L'action Renault rebondit de 3,3% à la clôture malgré des cibles abaissées
Le titre Renault a clôturé à 32,90 euros ce mercredi 21 janvier à la bourse de Paris, affichant un gain de 3,3 % par rapport à la veille. Ce regain d'intérêt survient dans un contexte marqué par la publication des résultats commerciaux 2025 du groupe au losange, tandis que plusieurs intermédiaires financiers ont récemment ajusté leurs prévisions à la baisse pour le constructeur.
Rebond technique malgré une zone de survente persistante
La progression du cours observée ce mercredi permet au titre Renault de respirer après plusieurs séances dans le rouge. Le constructeur affiche néanmoins un repli de 1,59 % sur sept jours et reste en retrait de 31,7 % sur un an, témoignant d'une dynamique de fond délicate.

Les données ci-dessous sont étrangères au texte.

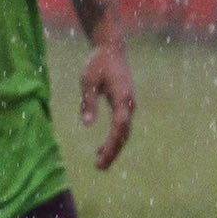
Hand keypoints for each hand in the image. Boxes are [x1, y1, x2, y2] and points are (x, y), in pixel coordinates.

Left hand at [79, 40, 135, 169]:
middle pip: (124, 134)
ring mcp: (129, 106)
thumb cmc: (97, 63)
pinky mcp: (125, 107)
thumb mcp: (87, 80)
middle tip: (98, 168)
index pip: (119, 126)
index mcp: (122, 98)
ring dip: (113, 148)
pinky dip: (114, 140)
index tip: (101, 158)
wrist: (111, 50)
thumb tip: (87, 125)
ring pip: (124, 133)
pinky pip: (122, 128)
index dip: (112, 144)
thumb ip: (88, 102)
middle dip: (113, 152)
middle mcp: (129, 104)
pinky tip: (101, 150)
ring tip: (98, 164)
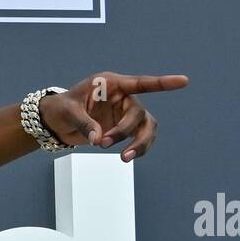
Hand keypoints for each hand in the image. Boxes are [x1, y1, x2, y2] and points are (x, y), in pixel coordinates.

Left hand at [38, 72, 188, 161]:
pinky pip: (140, 138)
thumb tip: (98, 139)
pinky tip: (126, 157)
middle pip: (138, 114)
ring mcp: (124, 114)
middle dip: (125, 132)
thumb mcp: (68, 112)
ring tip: (123, 159)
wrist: (55, 121)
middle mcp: (122, 97)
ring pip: (145, 128)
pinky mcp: (123, 129)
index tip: (184, 81)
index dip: (162, 83)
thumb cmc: (61, 108)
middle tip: (102, 144)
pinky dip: (137, 149)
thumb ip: (84, 124)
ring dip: (139, 144)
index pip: (140, 83)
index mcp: (110, 84)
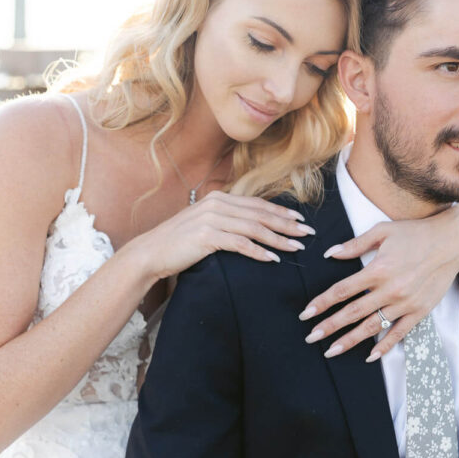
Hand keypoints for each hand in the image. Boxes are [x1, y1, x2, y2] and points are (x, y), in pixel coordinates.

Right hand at [125, 191, 314, 281]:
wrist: (150, 252)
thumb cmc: (179, 242)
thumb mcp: (204, 223)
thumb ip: (226, 219)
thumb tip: (252, 225)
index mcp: (219, 198)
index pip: (257, 204)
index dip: (281, 212)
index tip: (300, 221)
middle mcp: (217, 204)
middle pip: (261, 214)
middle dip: (287, 225)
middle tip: (307, 234)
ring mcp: (212, 219)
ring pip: (254, 228)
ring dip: (278, 239)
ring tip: (296, 248)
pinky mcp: (207, 236)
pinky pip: (240, 244)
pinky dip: (259, 251)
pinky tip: (272, 259)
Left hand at [299, 215, 458, 361]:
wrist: (452, 241)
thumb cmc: (416, 233)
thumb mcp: (383, 231)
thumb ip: (355, 244)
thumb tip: (330, 253)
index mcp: (378, 269)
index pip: (342, 290)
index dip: (322, 303)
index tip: (306, 313)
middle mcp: (390, 289)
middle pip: (353, 312)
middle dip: (329, 326)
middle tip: (311, 337)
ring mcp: (406, 303)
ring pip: (373, 327)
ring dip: (350, 340)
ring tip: (332, 350)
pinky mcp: (420, 311)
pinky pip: (399, 333)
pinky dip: (385, 346)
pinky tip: (370, 355)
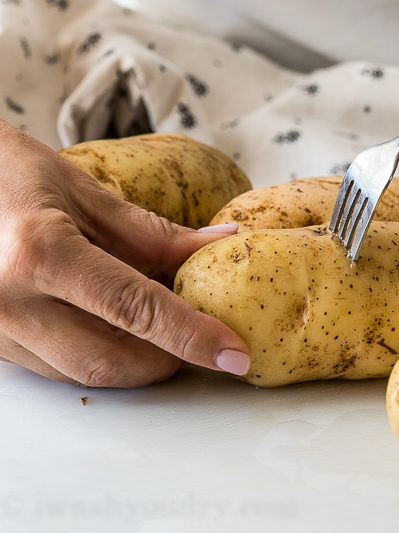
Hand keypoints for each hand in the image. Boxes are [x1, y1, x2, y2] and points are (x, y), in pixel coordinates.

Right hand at [0, 120, 248, 386]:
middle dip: (165, 359)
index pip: (134, 308)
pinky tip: (115, 325)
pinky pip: (53, 364)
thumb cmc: (6, 171)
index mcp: (39, 253)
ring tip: (161, 327)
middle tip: (202, 338)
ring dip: (131, 358)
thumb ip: (150, 231)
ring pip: (80, 371)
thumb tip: (216, 246)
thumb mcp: (82, 190)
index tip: (233, 354)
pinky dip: (96, 350)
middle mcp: (9, 303)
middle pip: (107, 360)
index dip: (190, 334)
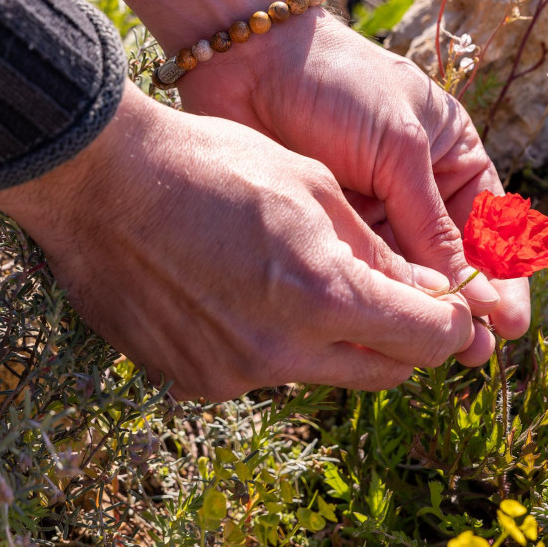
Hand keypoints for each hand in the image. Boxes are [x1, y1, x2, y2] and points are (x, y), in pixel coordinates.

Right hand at [0, 84, 476, 401]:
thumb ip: (379, 251)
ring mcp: (233, 375)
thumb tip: (433, 292)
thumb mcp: (312, 187)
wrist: (98, 181)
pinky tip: (248, 295)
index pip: (426, 340)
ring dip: (337, 340)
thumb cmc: (211, 164)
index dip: (450, 323)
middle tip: (396, 297)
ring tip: (307, 282)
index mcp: (323, 296)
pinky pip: (263, 374)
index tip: (450, 304)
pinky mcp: (193, 382)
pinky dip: (276, 345)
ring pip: (324, 373)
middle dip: (402, 338)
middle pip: (383, 371)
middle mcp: (283, 353)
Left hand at [73, 0, 530, 363]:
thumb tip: (476, 295)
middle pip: (453, 260)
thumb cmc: (340, 86)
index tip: (510, 324)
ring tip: (438, 349)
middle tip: (477, 353)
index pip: (493, 227)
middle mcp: (420, 189)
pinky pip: (363, 272)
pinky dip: (377, 300)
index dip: (505, 278)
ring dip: (423, 310)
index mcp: (454, 157)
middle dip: (467, 305)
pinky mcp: (333, 228)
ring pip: (408, 274)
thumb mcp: (399, 151)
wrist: (251, 60)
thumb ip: (432, 226)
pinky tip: (387, 329)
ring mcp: (376, 211)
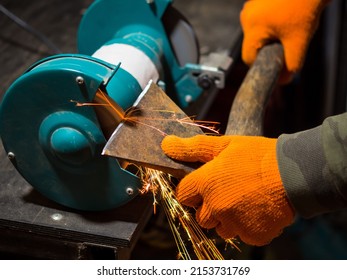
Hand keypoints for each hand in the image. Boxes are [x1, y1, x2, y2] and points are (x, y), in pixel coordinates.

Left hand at [161, 135, 294, 245]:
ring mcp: (234, 223)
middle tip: (227, 191)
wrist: (294, 172)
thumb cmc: (257, 155)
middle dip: (208, 206)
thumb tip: (166, 144)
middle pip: (200, 215)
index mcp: (205, 183)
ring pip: (219, 228)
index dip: (192, 190)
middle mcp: (215, 206)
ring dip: (226, 218)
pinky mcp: (251, 235)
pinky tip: (255, 209)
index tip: (204, 184)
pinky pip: (240, 234)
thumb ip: (193, 148)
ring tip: (242, 200)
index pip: (183, 195)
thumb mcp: (224, 145)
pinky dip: (245, 225)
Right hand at [240, 0, 329, 83]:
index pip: (248, 58)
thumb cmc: (304, 7)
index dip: (262, 64)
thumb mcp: (299, 41)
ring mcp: (249, 8)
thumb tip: (283, 81)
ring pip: (256, 34)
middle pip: (253, 45)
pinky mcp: (255, 3)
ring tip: (286, 26)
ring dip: (269, 36)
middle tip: (286, 40)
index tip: (275, 62)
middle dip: (268, 48)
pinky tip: (283, 18)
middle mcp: (246, 17)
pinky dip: (270, 24)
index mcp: (252, 27)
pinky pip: (259, 22)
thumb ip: (291, 65)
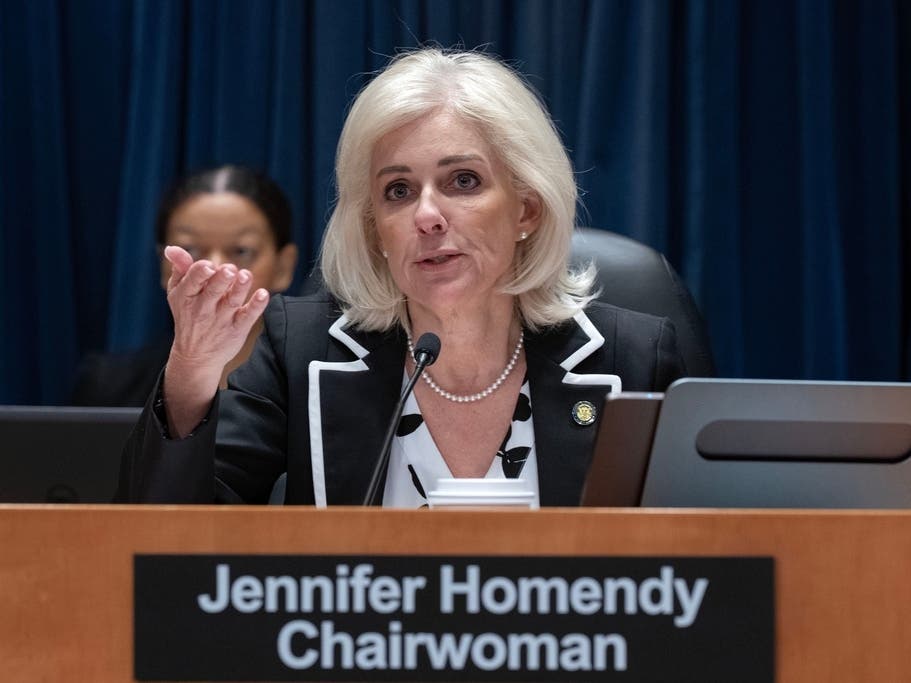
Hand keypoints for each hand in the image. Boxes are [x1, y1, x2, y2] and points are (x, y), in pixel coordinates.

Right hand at [162, 246, 269, 436]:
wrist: (195, 356)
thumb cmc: (188, 316)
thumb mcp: (178, 293)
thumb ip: (180, 268)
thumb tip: (171, 248)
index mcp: (186, 296)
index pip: (192, 282)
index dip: (200, 273)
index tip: (208, 265)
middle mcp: (203, 309)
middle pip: (213, 290)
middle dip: (221, 279)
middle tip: (229, 269)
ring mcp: (221, 320)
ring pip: (232, 301)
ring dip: (240, 288)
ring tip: (246, 275)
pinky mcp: (237, 329)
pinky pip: (248, 316)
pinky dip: (256, 305)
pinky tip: (264, 294)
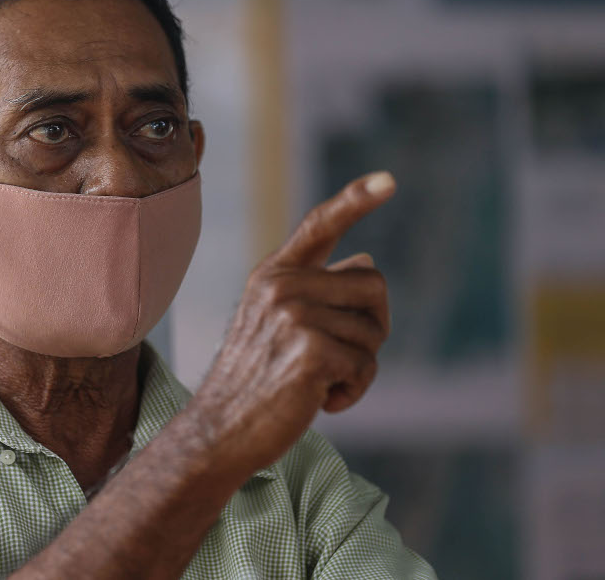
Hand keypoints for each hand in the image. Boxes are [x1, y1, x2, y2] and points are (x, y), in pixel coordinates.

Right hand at [190, 171, 395, 474]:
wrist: (220, 430)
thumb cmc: (255, 382)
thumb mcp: (274, 324)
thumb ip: (314, 291)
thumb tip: (366, 259)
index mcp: (273, 274)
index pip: (319, 225)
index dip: (356, 200)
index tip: (390, 180)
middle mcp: (281, 286)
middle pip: (374, 285)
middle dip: (373, 326)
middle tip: (341, 357)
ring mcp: (294, 316)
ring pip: (374, 332)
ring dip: (360, 367)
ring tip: (321, 384)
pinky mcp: (311, 350)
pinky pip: (367, 366)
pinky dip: (354, 392)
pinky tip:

Sur le plan technique, l'indicateur RSI reste positionné à 24 points, maintenant le titre en zone de survente, ce qui suggère habituellement une possibilité de rebond à court terme si les acheteurs reprennent la main. Le cours évolue toutefois encore largement sous ses moyennes mobiles stratégiques : la MM50 se situe à 35,05 euros et la MM200 à 37,64 euros, signalant une tendance baissière qui n'est pas encore inversée. Le seuil de support s'établit à 31,15 euros, que l'action a récemment testé, tandis que la résistance majeure se dessine à 37,40 euros. La volatilité sur un mois atteint 6,93, reflétant les tensions qui continuent d'animer le dossier.
Des prévisions revues à la baisse par les analystes
Les investisseurs doivent composer avec deux récents ajustements d'objectifs de cours en provenance d'intermédiaires financiers de premier plan. Deutsche Bank a ramené ce mardi sa cible de 44 à 42 euros tout en maintenant son avis à conserver. Quelques jours auparavant, Citi avait également réduit sa visée de 42 à 38 euros, conservant néanmoins une opinion à l'achat, ce qui lui confère un potentiel théorique de hausse de 15,5 % par rapport au dernier cours coté.
Ces révisions interviennent après la publication lundi des performances commerciales annuelles du groupe, qui affiche 2,337 millions de véhicules écoulés en 2025, soit une progression pour la troisième année consécutive. Les analystes évoquent toutefois des pressions structurelles liées à un environnement européen difficile, l'intensification de la concurrence asiatique et l'impact de l'électrification de la gamme sur les marges opérationnelles. La prochaine publication des résultats de l'exercice 2025 est prévue le 19 février.